The client had been talking with a Litton officer everyday about getting his loan refinanced and thought everything was fine. Then one day he received a foreclosure notice from Litton and then he received a letter from the Litton modification office stating that his mortgage mod was still pending.
After a call with Litton they said he had been declined on the mod and that he would have to speak to the attorney office. He agreed to pay $1300 a month on a repayment plan on the promise that after a year he would be able to renegotiate his loan.
He said they are now holding his credit so he can't get an equity loan or refinance to pay them off. 'Litton has been trying to take my home from me since they bought it from another lender four years ago,' the client wrote.
The client's mortgage was sold to Litton in 2008. Litton paid the client's taxes in June that were not due until the end of July.
'Litton forced escrowed me in June. Forced escrow is when you are deliquenet in your taxes. I was not,' the client said.
When he tried to pay his taxes he was told they had been paid by Litton. He sent his July payment in but it was not posted to his account because he didn't include the dollar escrow amount and he was charged a late fee.
When he found out he had to reimburse Litton for his entire tax payment amd then they charged him late fees of $445.22.
The client entered the loan modification program in January 2010 and followed all of their instructions closely. Litton's instructions changed every couple of weeks which resulted in conflicting information for the client.
After the client decided to opt out of the mortgage modification program after four months, it took an extra three months and over 10 calls to get correct accounting on his records.
The client noted his loan was current when he entered the modification program and made all his trial period payments on time but Litton still reported him as five months late to all three credit bureaus despite the company's promise to report the loan as current.
'They destroyed my credit score. They have caused me sever financial harm and dishonored their stated agreement,' the client wrote.
The client made over 20 calls to Litton asking why their rep had denied them a loan. Litton did say it was their fault when they finally got on the phone with them but they wanted them to start the entire process over.
The client had to come up with almost $4,000 to keep their house.
'They deliberately tried to forclose on us after we followed their steps they denied us,' the client wrote.
The client applied for a loan modification in July 2009 and received papers in September that he was on trial for one.
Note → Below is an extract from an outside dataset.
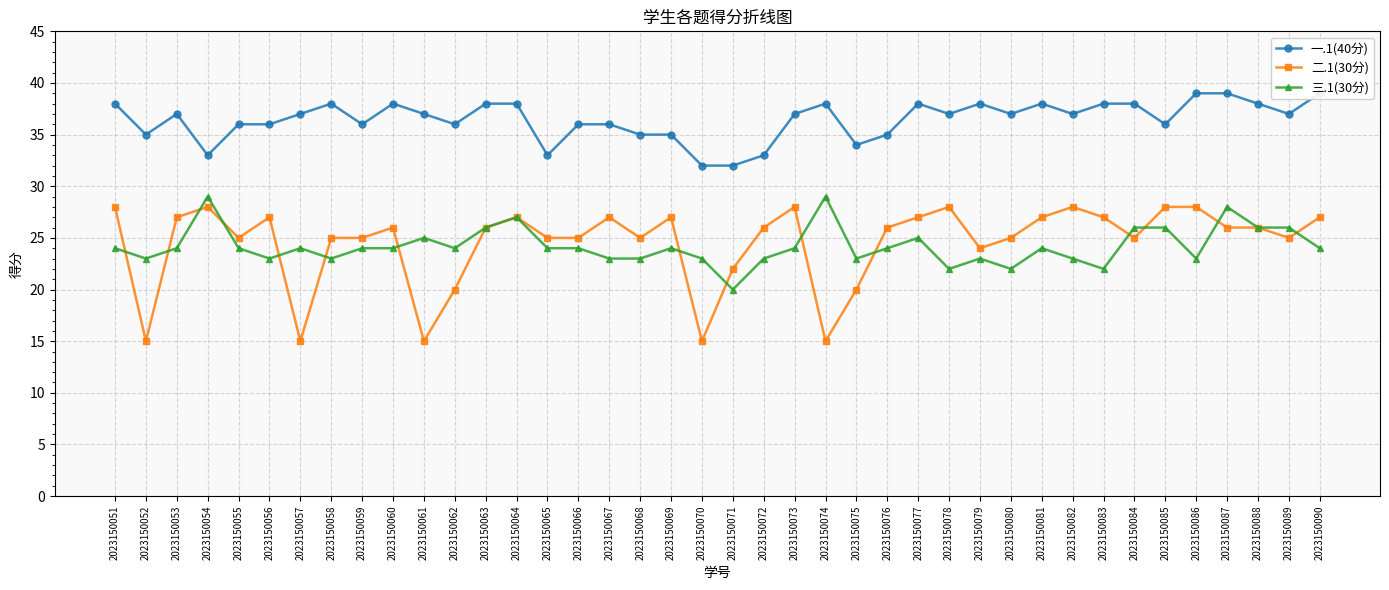

What is the value of the 三.1(30分) point at the 35th from the left?

26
He signed an agreement to pay a certain amount for the next three months until the decision was made.
In November he was denied the modification and told he had 30 days to pay off the balance and that if he didn't they would foreclose on the house.' If I had that kind of money I would not be asking for the loan to begin with! My mortgage was sold to Litton Loan Servicing without any consent from me,' the client wrote.
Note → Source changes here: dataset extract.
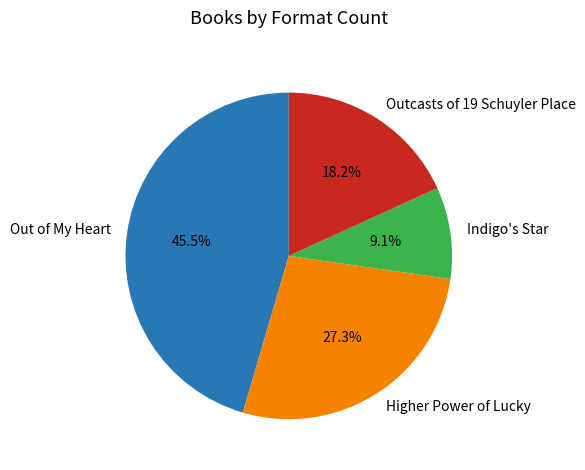

Between Indigo's Star and Outcasts of 19 Schuyler Place, which is larger?

Outcasts of 19 Schuyler Place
The client has not been able to get his loan modification for months because Litton will say he didn't check a certain box or didn't send his bank statements even though his bank has proof that he sent all his statements.
'Litton Loan lies. Quit coming up with excuses every time I call,' the client wrote.
The clients qualified for a loan modification after months of back and forth with Litton. Litton then referred them to an office in Georgia.
Litton did not send the requested papers to the new office and never told the clients about notices they received from the Georgia office.
The clients received a letter from an attorney in Georgia denying them a loan because they were missing paperwork. 'Isnt' it funny that we qualified at Litton but did not qualify for a loan because of them losing paperwork,' a client wrote.
The client has been continually denied for a loan modification and ask for more documents every time he sends the requested documents to them.
He said the representatives give inaccurate, inconsistent information and do not listen to their customers.
'One of their representatives actually laughed at my situation. They also told me they do not consider medical emergencies and expenses when reviewing a loan modification request,' the client said.